O filme adapta o romance homónimo e epistolar do escritor japonês católico Shusaku Endo, já filmado em 1971, com o mesmo título, por Masahiro Shinoda, e que em 1996 inspirou “Os Olhos da Ásia”, do português João Mário Grilo. É uma história que serve como luva cara em mão de senhora fina nas preocupações e fixações morais e religiosas de Martin Scorsese, cujo catolicismo cheio de interrogações, dúvidas e contorções se tem manifestado ao longo de toda a sua filmografia, embora através de histórias, personagens e situações cruamente profanas, com dimensões alegóricas mais ou menos claras e intensas. E de forma mais explicita e controversa na sua adaptação do livro de Nikos Katzantzakis “A Última Tentação de Cristo” (1988) e no falhado “Kundun” (1997).

[Veja a entrevista com Andrew Garfield]

“Silêncio” está, assim, muito longe de ser um filme de proselitismo linear e edificante. Os dois padres, sobretudo Rodrigues, são testados na força da sua fé para lá dos limites do suportável, e este, além de cometer o pecado do orgulho ao identificar a sua provação com a de Cristo, é posto perante ter de escolher entre não ceder na sua crença e com isso sacrificar inocentes, ou abjurar e salvá-los. Scorsese não demoniza nem menoriza os japoneses e permite-lhes exporem as suas razões pela repressão do cristianismo, não reduzindo a história a um confronto de religiões (ou, pior, de teimosias), e frisando que ele é também cultural, de mentalidades e mundividências (só lhe escapa a dimensão política – era inadmissível para o shogunato haver estrangeiros com crescente poder sobre a população, incluindo já membros das classes mais influentes); e mostra como o cristianismo, para muitos dos nativos convertidos, e para desilusão dos dois jesuítas, se resumia á promessa de um Paraíso que compensava uma vida terrena de miséria e dor. Há momentos em que “Silêncio” está mesmo á beirinha de ser um filme mais sobre a derrota da fé cristã, do que sobre a sua vitória, mesmo que secreta e íntima.

[Veja a entrevista com Adam Driver]

Esta grande abertura ao ponto de vista japonês permite que duas das personagens mais interessantes de “Silêncio” sejam nipónicas. Uma, é a do velho, inteligente, astuto e pernóstico governador-inquisidor Inoue (o fabuloso veterano Issei Ogata), que procura sem cessar os pontos vulneráveis na armadura moral e espiritual de Rodrigues, ora através do diálogo cortês, razoável e civilizado, ora através da violência sobre os aldeãos convertidos que estão encarcerados ao pé do padre português.

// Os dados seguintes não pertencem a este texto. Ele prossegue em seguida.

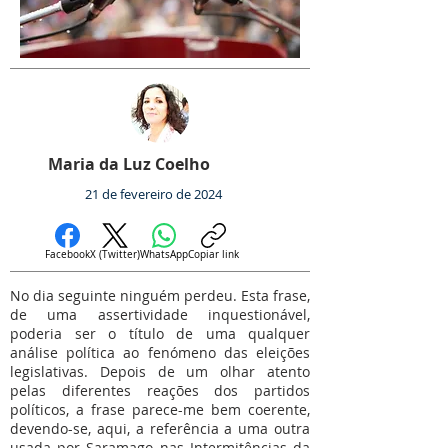
Maria da Luz Coelho
21 de fevereiro de 2024
Facebook
X (Twitter)
WhatsApp
Copiar link
No dia seguinte ninguém perdeu. Esta frase,
de uma assertividade inquestionável,
poderia ser o título de uma qualquer
análise política ao fenómeno das eleições
legislativas. Depois de um olhar atento
pelas diferentes reações dos partidos
políticos, a frase parece-me bem coerente,
devendo-se, aqui, a referência a uma outra
usada por Saramago nas Intermitências da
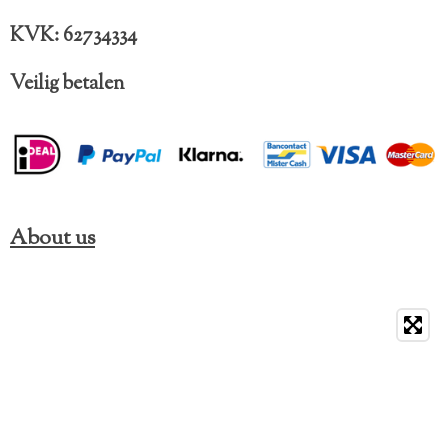
KVK: 62734334
Veilig betalen
About us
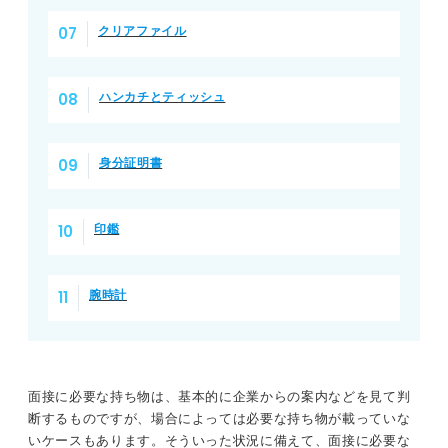
⑨身分証明書
クリアファイル
⑩印鑑
ハンカチとティッシュ
⑪腕時計
面接であると役立つ持ち物
身分証明書
①身だしなみを整えるアイテム
印鑑
②緊急時に役立つアイテム
③宿泊をともなう場合に役立つアイテム
腕時計
採用経験者が語る！ 面接で悪い印象を持ってしまう持ち
物とは
面接に必要な持ち物は、基本的に企業からの案内などを見て判
断するものですが、場合によっては必要な持ち物が載っていな
面接に必要な持ち物を理解して準備万端の状態で選考に臨
いケースもあります。そういった状況に備えて、面接に必要な
もう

A outra, é a do atormentado Kichijiro (Yôsuke Kubozuka), guia e alma danada de Rodrigues e Garupe, uma espécie de Judas repetente, que trai, abjura e arrepende-se, volta a trair, a abjurar e a arrepender-se, e assim sucessivamente, numa eterna e masoquista convulsão de fé, cobardia e arrependimento. Kichijiro traz consigo uma agitação que quebra uma certa solenidade pomposa que ameaça o filme a espaços.

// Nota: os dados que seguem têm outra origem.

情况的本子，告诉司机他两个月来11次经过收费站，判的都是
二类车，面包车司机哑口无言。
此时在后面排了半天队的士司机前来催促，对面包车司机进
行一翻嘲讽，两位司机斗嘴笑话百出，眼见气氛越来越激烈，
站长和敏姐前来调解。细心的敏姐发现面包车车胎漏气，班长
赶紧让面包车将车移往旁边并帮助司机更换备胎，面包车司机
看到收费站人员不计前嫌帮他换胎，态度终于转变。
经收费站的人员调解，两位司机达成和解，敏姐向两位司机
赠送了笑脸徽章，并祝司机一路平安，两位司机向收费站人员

[Veja a entrevista com Liam Neeson]

É que Martin Scorsese não é propriamente um cineasta do espiritual, do transcendente, do conflito mais íntimo e agónico entre a vontade de acreditar e o impulso para descrer, como o foram Dreyer, Bresson ou Bergman. E este filme não está livre de laboriosidade, de reiteração desnecessária, de algum “forçar a nota” narrativo e visual, sobretudo no esforço do realizador para nos dar toda a amplitude da agonia e do conflito interior do padre Rodrigues, que culminará na sequência nocturna do tremendo dilema que este terá que enfrentar: manter-se firme na sua fé e condenar os seus, ou rejeitar a Deus e condenar-se, mas salvar o próximo. Há momentos em “Silêncio” em que damos connosco a dizer ao filme, “Sim, já percebi, estás a chover no molhado, adiante, adiante!”

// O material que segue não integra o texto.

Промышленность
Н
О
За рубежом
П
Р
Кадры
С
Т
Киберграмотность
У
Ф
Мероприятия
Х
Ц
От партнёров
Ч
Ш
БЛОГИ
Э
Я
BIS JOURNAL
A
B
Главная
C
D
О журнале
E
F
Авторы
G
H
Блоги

[Veja imagens da rodagem de “Silêncio”]

Estas fraquezas do gesto formal e as limitações de discurso do realizador são contrabalançadas pelo sincero fervor, pela funda convicção e visceral inquietação com que Scorsese, católico inquieto e macerado que é, as põe em cena, bem como pelas poderosas interpretações de Garfield, Neeson, Ogata e Kubozuka, e pela combinação de opulência visual, de beleza brutal e de minudência expressiva em que “Silêncio”, rodado em Taiwan, banha, algures entre Caravaggio e Kurosawa. No final, e tenhamos ou não convicções religiosas, a grande vitória é a da crença no poder sublime do cinema.